TAREAS POR REALIZAR:
**a)** Según el discurso sobre Max Weber, ¿por qué se propone el autor hacer una lectura histórica y biográfica de la revolución de Múnich de 1919? Responde en una a tres oraciones.
**b)** Responde brevemente, a partir del discurso sobre Max Weber:
(i) ¿En qué fecha y ante quién dictó Weber la conferencia "La política como vocación"?
(ii) ¿De qué peligros advierte esa conferencia?
(iii) ¿Entre qué dos éticas establecía Weber el contraste y por cuál se inclinaba?

TEXTO DEL DOCUMENTO:
——
Max Weber i la revolució de Munich.


Me emociona profundamente evocar, en esta ocasión tan honrosa para mí, la figura de Max Weber. Pocos pensadores intentaron como él responder a la pregunta implícita en el nombre de esta Real Academia, esas tres palabras cuya compleja relación se discutía ya en el ágora de Atenas: ¿cuál es la Verdad que media entre la Política y la Ética? Weber, como sabemos, abordó el problema en “La política como vocación”, célebre conferencia que dictó en Múnich el 28 de enero de 1919 ante la Libre Unión de los Estudiantes y cuyo contenido ha llegado hasta nuestros días como una advertencia sobre los peligros convergentes, mil veces comprobados, de la demagogia, los liderazgos carismáticos y los fanatismos ideológicos.

Mi propósito es ofrecer una lectura histórica y biográfica de la circunstancia en que Weber dictó su perdurable lección. Me refiero a la revolución de Múnich en 1919, episodio crucial para comprender el sentido de su mensaje en la inesperada antesala de su muerte. Un drama histórico y un drama personal se conjuntaron para impregnar aquellas palabras con la gravedad de una profecía bíblica.

“¿Cuál es el hogar ético para la política?”, se preguntaba Weber. La clave residía en el contraste entre la “ética de la convicción” y la “ética de la responsabilidad”. Para Weber –que, sin dejar de reconocer los fueros de la primera, se inclinaba por la segunda– la genuina “vocación política” suponía abrazar con pasión una causa, pero hacerlo sin vanidad ni desbordamientos, con mesura y un atento sentido de responsabilidad. Solo un político así merecía “poner su mano en la rueda de la Historia”.
——
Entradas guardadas
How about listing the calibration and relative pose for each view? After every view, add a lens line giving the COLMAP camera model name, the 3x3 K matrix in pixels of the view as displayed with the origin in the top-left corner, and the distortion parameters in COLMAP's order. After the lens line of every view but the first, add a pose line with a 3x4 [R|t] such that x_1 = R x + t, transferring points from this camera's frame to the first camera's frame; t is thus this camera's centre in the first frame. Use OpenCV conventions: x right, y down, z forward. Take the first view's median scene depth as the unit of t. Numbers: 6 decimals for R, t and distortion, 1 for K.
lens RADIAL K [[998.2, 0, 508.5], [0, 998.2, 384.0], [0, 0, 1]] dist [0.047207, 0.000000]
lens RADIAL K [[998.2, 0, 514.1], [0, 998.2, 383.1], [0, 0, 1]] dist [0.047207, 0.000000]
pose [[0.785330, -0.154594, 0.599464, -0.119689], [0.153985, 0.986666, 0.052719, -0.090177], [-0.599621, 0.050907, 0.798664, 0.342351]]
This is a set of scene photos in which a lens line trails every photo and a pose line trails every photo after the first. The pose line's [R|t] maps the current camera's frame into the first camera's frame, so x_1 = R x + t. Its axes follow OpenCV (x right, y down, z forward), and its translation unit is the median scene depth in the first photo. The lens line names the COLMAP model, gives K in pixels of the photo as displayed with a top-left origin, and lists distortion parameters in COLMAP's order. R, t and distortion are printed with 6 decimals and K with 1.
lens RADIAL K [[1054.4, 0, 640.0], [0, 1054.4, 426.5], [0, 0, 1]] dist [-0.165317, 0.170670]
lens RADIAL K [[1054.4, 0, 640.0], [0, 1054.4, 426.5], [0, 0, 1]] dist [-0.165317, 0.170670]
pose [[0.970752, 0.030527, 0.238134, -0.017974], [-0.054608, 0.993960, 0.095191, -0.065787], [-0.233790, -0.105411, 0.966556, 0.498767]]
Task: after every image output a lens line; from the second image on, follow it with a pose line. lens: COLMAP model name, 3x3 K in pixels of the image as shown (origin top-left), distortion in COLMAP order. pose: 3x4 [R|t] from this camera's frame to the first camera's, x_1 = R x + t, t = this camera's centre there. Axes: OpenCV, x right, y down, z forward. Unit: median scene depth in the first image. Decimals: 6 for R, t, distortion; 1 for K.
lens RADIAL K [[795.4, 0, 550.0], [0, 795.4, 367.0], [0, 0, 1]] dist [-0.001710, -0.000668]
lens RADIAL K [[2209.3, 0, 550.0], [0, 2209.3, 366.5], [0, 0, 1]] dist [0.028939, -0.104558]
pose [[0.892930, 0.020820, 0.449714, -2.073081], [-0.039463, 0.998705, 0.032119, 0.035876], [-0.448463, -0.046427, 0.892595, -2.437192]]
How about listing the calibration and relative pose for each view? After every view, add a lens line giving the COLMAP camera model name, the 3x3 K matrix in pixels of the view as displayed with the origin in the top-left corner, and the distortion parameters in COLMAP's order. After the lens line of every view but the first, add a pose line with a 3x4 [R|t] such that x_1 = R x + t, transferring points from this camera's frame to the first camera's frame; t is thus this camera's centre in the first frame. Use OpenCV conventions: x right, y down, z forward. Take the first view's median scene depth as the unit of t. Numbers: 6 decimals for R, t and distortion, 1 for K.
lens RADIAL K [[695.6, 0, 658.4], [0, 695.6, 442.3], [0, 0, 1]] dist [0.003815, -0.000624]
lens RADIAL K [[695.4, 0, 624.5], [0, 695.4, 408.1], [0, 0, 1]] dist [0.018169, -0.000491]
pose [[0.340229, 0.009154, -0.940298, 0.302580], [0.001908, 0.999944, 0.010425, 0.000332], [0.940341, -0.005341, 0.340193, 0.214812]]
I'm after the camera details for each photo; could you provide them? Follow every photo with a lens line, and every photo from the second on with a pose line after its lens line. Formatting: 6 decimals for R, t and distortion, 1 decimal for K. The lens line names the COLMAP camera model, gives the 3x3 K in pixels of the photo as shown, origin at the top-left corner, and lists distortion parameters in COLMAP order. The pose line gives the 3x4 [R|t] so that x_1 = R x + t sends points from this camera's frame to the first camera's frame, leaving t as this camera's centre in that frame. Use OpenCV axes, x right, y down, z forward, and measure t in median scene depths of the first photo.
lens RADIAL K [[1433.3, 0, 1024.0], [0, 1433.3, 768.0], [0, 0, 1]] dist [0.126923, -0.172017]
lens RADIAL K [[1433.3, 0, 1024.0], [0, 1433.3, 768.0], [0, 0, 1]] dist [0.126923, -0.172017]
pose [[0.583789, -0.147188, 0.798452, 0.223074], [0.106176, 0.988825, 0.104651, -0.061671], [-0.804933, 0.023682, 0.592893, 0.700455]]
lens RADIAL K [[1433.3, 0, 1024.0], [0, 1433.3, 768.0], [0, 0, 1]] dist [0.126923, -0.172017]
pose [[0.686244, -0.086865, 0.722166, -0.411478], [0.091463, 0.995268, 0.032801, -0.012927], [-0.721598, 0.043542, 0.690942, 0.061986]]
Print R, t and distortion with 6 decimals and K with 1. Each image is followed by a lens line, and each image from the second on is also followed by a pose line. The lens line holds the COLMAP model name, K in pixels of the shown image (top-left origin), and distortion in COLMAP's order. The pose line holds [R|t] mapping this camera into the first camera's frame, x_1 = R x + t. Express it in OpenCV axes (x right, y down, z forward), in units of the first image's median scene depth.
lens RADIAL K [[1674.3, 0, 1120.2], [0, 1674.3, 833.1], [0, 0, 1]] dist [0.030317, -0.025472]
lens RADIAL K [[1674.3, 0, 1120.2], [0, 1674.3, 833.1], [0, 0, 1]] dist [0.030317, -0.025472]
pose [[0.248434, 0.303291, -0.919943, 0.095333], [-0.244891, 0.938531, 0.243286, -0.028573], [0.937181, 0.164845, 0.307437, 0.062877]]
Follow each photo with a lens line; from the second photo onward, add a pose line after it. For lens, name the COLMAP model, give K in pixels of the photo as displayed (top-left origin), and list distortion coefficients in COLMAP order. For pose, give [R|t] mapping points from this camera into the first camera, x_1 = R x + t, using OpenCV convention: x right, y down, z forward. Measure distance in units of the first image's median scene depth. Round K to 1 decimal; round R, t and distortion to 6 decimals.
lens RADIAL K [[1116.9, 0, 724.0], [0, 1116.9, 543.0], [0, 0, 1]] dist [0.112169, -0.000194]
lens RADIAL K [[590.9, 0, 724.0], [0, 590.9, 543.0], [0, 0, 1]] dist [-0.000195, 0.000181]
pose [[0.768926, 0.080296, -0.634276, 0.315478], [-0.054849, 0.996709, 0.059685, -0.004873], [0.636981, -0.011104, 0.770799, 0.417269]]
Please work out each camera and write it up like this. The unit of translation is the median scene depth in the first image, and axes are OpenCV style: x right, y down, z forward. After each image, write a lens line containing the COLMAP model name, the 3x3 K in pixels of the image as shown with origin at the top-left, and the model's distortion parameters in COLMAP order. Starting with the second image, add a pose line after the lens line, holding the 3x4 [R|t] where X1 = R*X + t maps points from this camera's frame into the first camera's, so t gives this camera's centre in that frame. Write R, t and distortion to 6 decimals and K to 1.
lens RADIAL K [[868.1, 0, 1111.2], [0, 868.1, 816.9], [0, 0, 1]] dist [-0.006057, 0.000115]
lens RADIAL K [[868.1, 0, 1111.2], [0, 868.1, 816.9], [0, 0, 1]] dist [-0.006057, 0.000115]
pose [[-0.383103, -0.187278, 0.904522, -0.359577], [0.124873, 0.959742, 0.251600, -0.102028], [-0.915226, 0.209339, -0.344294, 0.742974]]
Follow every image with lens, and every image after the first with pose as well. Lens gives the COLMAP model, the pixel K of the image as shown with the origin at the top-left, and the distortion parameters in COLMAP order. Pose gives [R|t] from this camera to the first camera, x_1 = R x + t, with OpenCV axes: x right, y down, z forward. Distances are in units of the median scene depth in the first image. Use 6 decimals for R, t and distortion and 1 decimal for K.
——
CONJUNTO DE RESPUESTAS:
**a)** El autor se lo propone porque considera que la revolución de Múnich de 1919 fue un episodio crucial para comprender el sentido del mensaje de Weber en la antesala de su muerte. Un drama histórico y un drama personal se unieron entonces y dieron a sus palabras la gravedad de una profecía bíblica.

**b)**
(i) La dictó el 28 de enero de 1919 ante la Libre Unión de los Estudiantes.
(ii) Advierte de los peligros de la demagogia, los liderazgos carismáticos y los fanatismos ideológicos.
(iii) Contraponía la ética de la convicción y la ética de la responsabilidad, y se inclinaba por la segunda.